The 2022 SSJ Fall Meeting

Presentation information

Room B

Regular session » S15. Strong ground motion and earthquake disaster

[S15] PM-3

Tue. Oct 25, 2022 4:30 PM - 5:45 PM ROOM B (4th floor (Large Conference Room))

chairperson:Kenichi Tsuda(Institute of Technology, Shimizu corporation), Takashi Hirai(Graduate School of Environmental Studies, Nagoya University)

4:45 PM - 5:00 PM

[S15-02] Near-Field Ground Motion Simulation based on Depth-Dependent Stress Accumulation Model Ⅱ, Application to 2014 Northern-Nagano Earthquake

*Kenichi TSUDA1, Hideo Aochi2,3, Shohei Yoshida4 (1. Institute of Technology, Shimizu corporation, 2. BRGM, 3. Laboratoire de Geologie, Ecole Normale Superieure, CNRS UMR 8538, PSL Research University, 4. Ohsaki Research Institute, Inc.)

The influence of the depth-dependent stress variation on the rupture behaviour is important aspect for quantitative estimation of ground motions, although this feature has been rarely incorporated into ground motion simulation.

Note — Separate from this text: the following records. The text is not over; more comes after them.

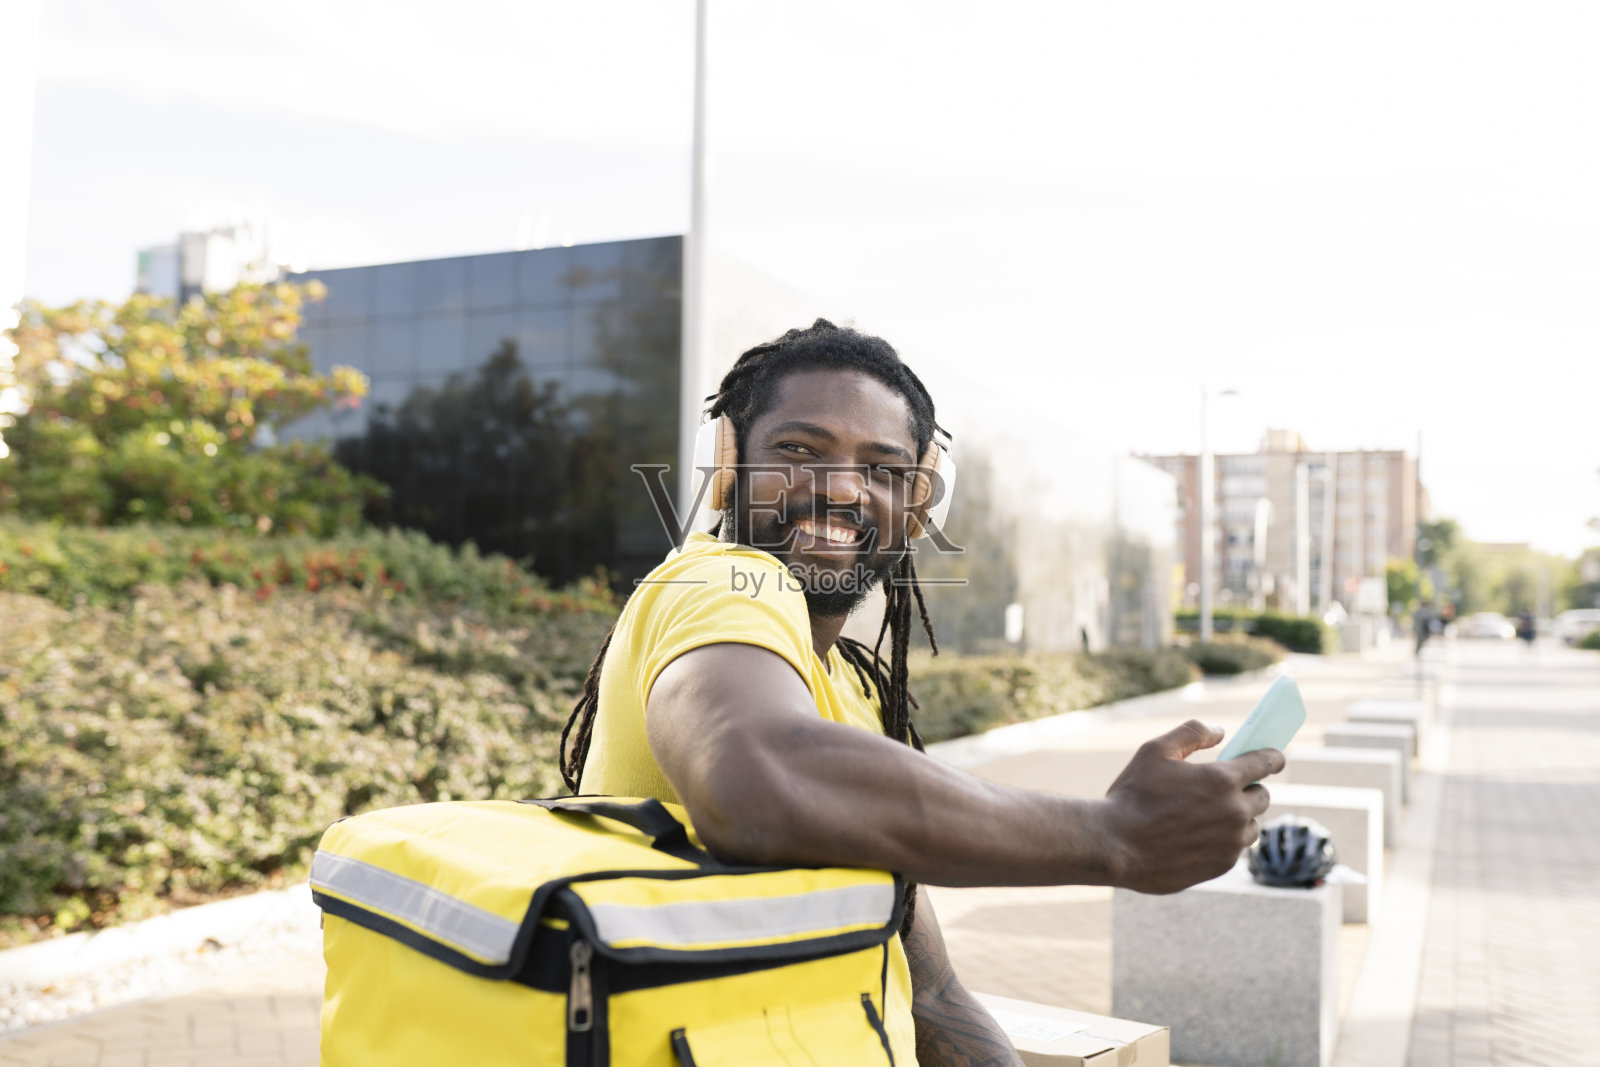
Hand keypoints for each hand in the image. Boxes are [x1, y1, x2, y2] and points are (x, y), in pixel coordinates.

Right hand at [1100, 720, 1283, 894]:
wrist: (1115, 846)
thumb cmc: (1132, 795)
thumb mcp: (1154, 751)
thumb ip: (1191, 733)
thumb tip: (1220, 732)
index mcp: (1222, 779)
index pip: (1265, 762)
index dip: (1273, 757)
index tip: (1275, 757)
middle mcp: (1234, 811)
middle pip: (1262, 796)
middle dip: (1249, 789)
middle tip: (1227, 787)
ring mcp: (1230, 842)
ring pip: (1250, 825)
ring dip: (1239, 817)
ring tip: (1212, 815)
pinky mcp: (1222, 866)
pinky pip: (1235, 848)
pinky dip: (1224, 840)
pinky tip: (1197, 836)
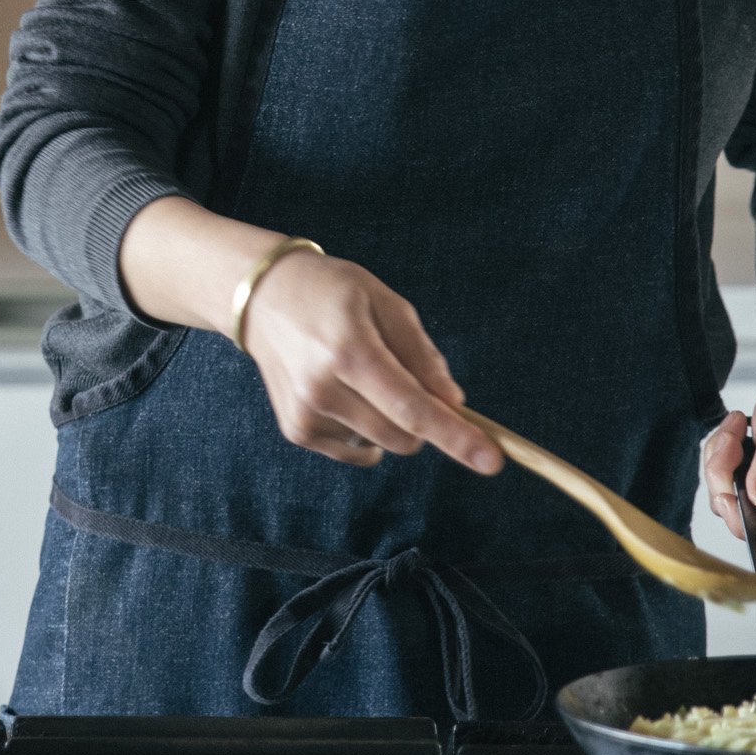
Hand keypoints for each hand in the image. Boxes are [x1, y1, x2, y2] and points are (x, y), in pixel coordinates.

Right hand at [241, 250, 502, 473]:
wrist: (264, 298)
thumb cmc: (333, 293)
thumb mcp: (387, 304)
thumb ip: (422, 355)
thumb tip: (453, 403)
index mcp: (350, 352)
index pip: (413, 407)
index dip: (456, 435)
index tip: (491, 461)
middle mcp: (323, 389)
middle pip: (403, 436)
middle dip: (424, 421)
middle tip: (412, 380)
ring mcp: (306, 415)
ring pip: (382, 444)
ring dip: (391, 421)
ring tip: (363, 375)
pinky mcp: (297, 430)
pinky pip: (356, 450)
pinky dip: (365, 429)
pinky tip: (345, 393)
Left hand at [701, 358, 755, 537]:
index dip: (741, 508)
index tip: (729, 466)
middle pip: (753, 518)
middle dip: (726, 476)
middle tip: (732, 435)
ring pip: (743, 505)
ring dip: (726, 467)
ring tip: (737, 430)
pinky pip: (746, 494)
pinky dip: (733, 466)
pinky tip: (740, 440)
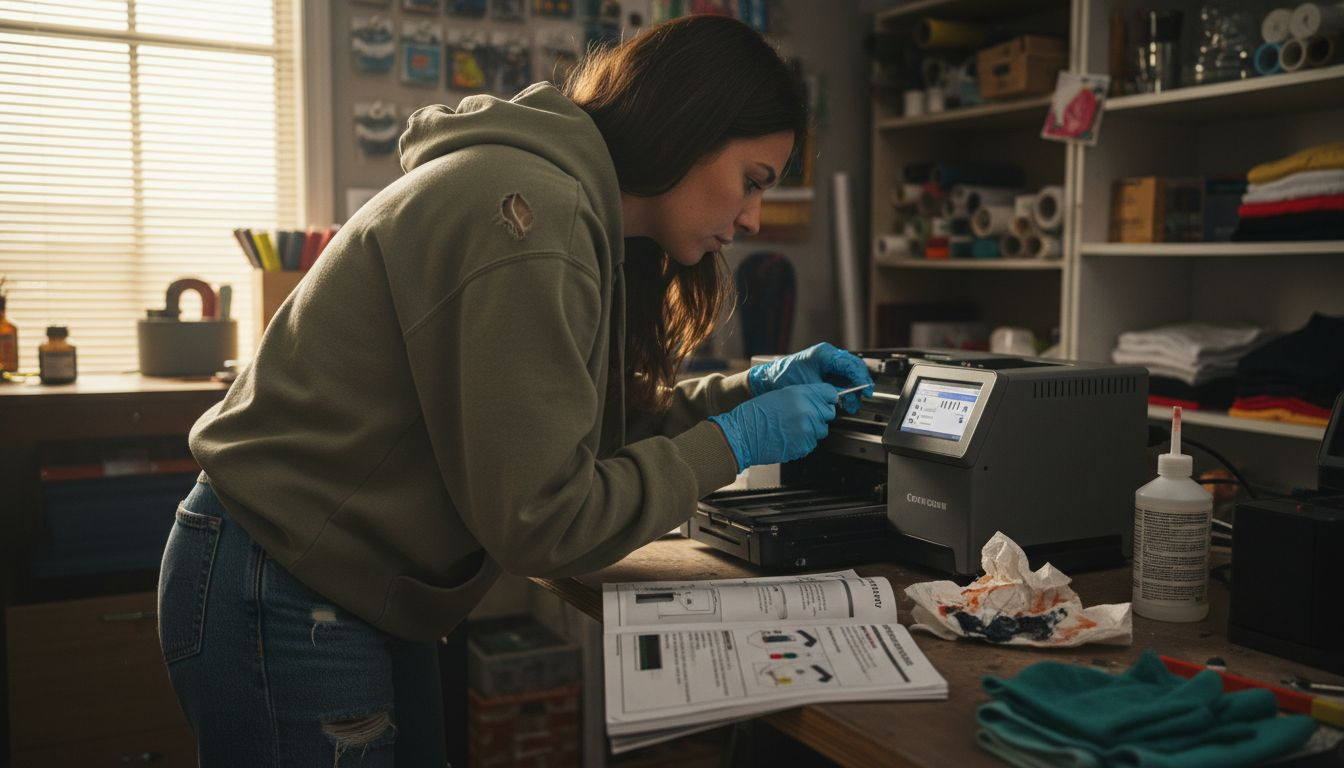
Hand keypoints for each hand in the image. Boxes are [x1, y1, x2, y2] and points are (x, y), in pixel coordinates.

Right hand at [708, 383, 840, 471]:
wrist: (742, 434)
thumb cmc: (756, 414)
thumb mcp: (780, 395)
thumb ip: (803, 396)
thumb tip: (818, 401)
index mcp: (801, 394)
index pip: (830, 393)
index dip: (828, 398)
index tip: (824, 401)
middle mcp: (808, 411)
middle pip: (828, 413)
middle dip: (820, 415)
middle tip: (803, 417)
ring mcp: (807, 430)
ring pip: (821, 430)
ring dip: (812, 429)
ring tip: (792, 428)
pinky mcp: (804, 446)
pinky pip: (812, 443)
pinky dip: (804, 441)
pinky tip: (788, 437)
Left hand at [748, 342, 873, 412]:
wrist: (769, 380)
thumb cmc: (784, 379)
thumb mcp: (810, 386)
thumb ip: (831, 389)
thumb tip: (847, 396)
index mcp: (824, 354)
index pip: (851, 364)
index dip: (861, 379)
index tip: (866, 391)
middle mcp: (828, 355)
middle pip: (854, 367)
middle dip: (859, 385)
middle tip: (860, 399)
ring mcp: (827, 361)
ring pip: (849, 374)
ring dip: (853, 390)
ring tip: (850, 405)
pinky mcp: (825, 369)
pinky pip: (841, 378)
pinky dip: (845, 389)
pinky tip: (843, 400)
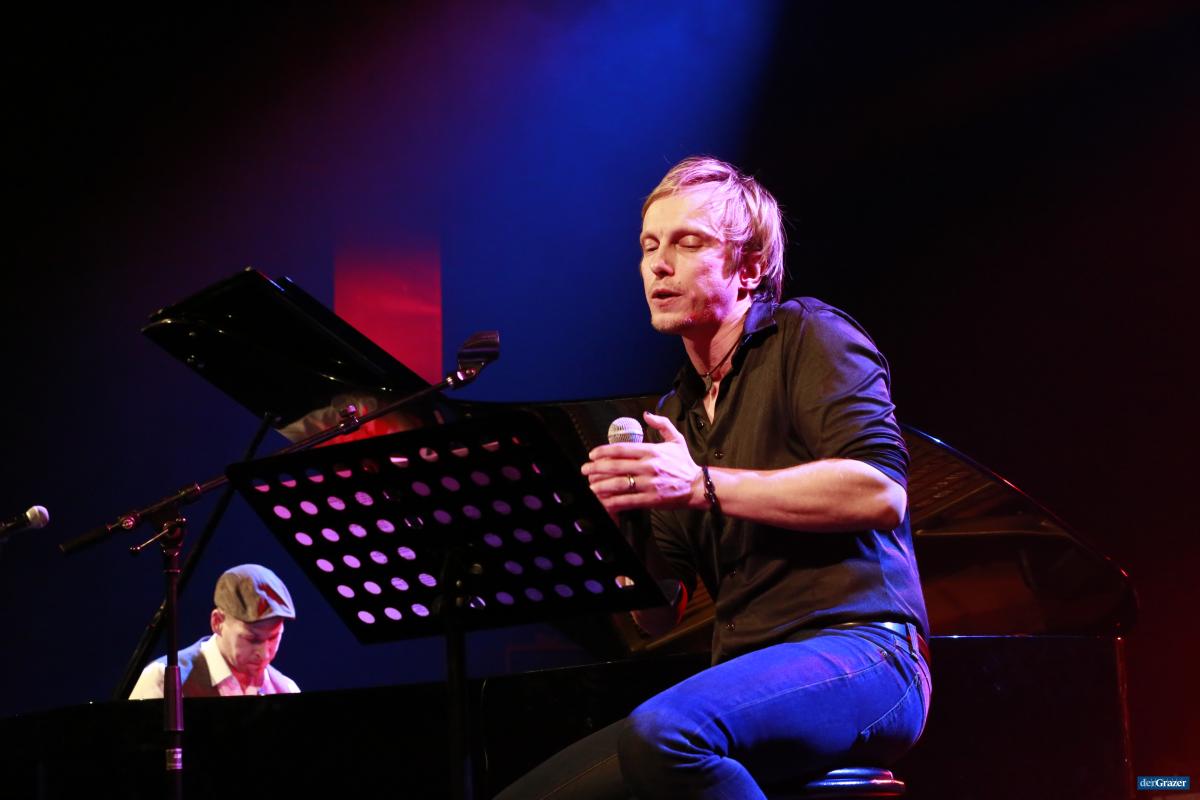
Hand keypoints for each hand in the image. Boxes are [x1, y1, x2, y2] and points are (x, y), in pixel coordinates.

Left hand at [581, 411, 701, 513]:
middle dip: (596, 468)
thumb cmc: (684, 463)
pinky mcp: (651, 499)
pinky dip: (612, 502)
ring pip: (618, 484)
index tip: (592, 454)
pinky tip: (603, 501)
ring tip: (590, 486)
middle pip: (615, 466)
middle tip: (585, 469)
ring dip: (600, 485)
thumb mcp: (676, 439)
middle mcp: (649, 466)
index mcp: (652, 451)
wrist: (698, 486)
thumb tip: (646, 414)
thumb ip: (661, 424)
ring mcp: (649, 484)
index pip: (622, 448)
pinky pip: (627, 501)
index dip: (603, 451)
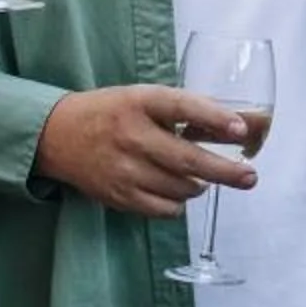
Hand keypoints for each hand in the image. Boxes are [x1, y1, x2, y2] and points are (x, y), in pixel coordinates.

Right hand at [35, 84, 261, 218]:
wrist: (56, 135)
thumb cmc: (111, 113)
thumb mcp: (142, 98)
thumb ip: (181, 110)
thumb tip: (234, 127)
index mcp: (139, 102)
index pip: (182, 107)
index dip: (214, 117)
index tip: (240, 129)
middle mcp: (131, 135)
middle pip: (187, 159)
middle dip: (225, 171)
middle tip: (249, 177)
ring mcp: (124, 169)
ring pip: (181, 188)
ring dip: (200, 186)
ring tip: (200, 178)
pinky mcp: (119, 196)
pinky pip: (164, 209)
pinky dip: (179, 203)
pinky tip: (177, 191)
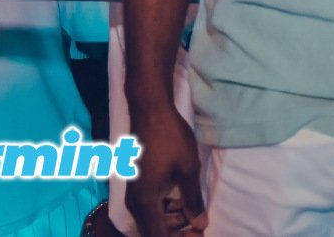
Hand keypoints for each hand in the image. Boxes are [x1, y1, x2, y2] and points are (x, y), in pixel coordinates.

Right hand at [126, 104, 206, 235]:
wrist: (150, 110)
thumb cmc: (170, 138)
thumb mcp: (188, 170)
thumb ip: (193, 200)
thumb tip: (200, 225)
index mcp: (145, 203)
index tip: (198, 235)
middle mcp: (134, 202)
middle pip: (153, 231)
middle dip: (177, 232)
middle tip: (199, 226)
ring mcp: (133, 193)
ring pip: (151, 219)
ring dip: (172, 220)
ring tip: (193, 213)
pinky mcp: (136, 183)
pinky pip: (149, 206)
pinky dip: (165, 208)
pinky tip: (182, 200)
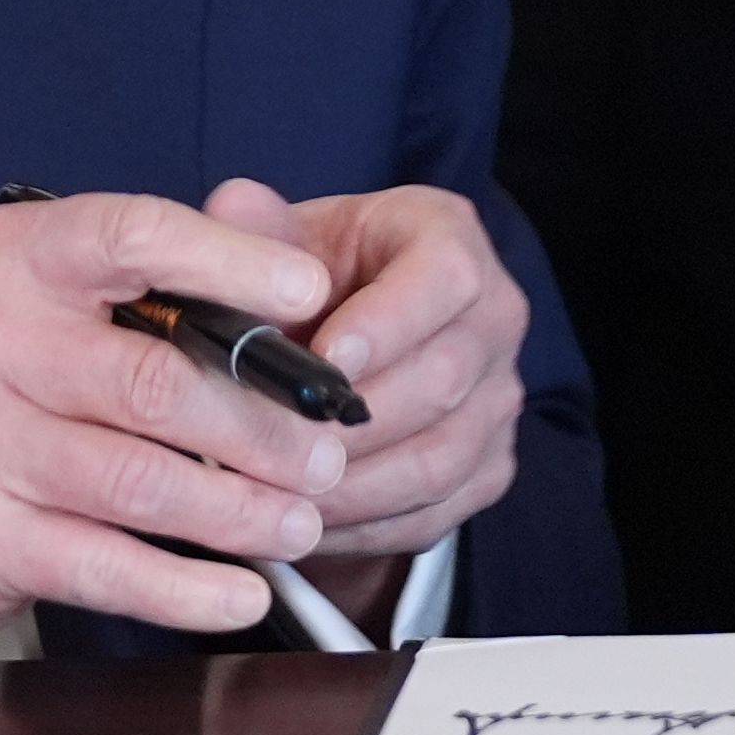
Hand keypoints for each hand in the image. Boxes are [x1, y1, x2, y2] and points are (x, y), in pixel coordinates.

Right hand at [0, 190, 358, 648]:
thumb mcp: (52, 306)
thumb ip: (163, 281)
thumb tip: (298, 279)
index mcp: (8, 258)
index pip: (133, 234)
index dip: (233, 262)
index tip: (311, 291)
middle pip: (158, 381)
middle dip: (266, 426)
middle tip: (329, 454)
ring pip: (144, 480)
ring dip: (243, 510)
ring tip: (302, 520)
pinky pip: (107, 564)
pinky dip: (189, 587)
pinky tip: (242, 592)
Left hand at [196, 174, 525, 559]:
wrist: (349, 336)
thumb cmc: (312, 281)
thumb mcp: (283, 238)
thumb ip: (258, 227)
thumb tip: (234, 207)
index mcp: (448, 239)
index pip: (444, 278)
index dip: (389, 323)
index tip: (325, 360)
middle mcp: (494, 315)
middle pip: (442, 379)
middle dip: (353, 423)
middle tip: (275, 447)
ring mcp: (499, 397)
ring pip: (438, 457)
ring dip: (353, 486)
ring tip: (276, 496)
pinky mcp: (489, 466)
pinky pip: (434, 510)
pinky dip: (365, 527)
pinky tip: (304, 525)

Previously, we proposed the assumption that the stress is loaded according to the medium rigidity (Aochi and Tsuda, in revision, 2022). Consequently, stress is loaded only on a limited layer if a 1D structure model is applicable. On the accompanying presentation (Aochi et al., SSJ fall meeting, 2022), we numerically demonstrated the dynamic rupture process through 3D numerical simulations, particularly for the moderate size event, 2019 Mw 4.9 LeTeil (France) earthquake, showing a very shallow ruptured area with ground surface displacement. In this study, we extended this idea by making heterogeneous distribution of model parameters and apply it to the 2014 Northern-Nagano Earthquake (Mw 6.4). First, the depth-dependent stress distributions have been constructed based on the known layered structures derived from adjacent stations. We then allow heterogeneous distribution of dynamic stress level to be consistent with the simple characterised source model containing two asperity areas (Hikima et al., SSJ meeting abstract, 2015). We used the Spectral-Element Method (e.g., Galvez et al., GJI, 2014), reassuring the effective frequencies lower than 0.5 Hz. The resultant slip distribution is shown in Figure 1(a). The maximum slip is 3.8m and resultant moment magnitude considering area with over 0.1m slip as the fault surface is 6.4. We also show slip-rate functions at two typical points on the fault in Figure 1(b). Point 1, located around the edge of the asperity in the shallow, shows a very steep slip-rate function with large amplitude. This steep shape is different from Point 2, which shows a typical slip time function in the numerical simulations, namely a steep onset and the following decay). This fact might have big influence on the mechanism to generate short-period ground motions on the site close to the fault.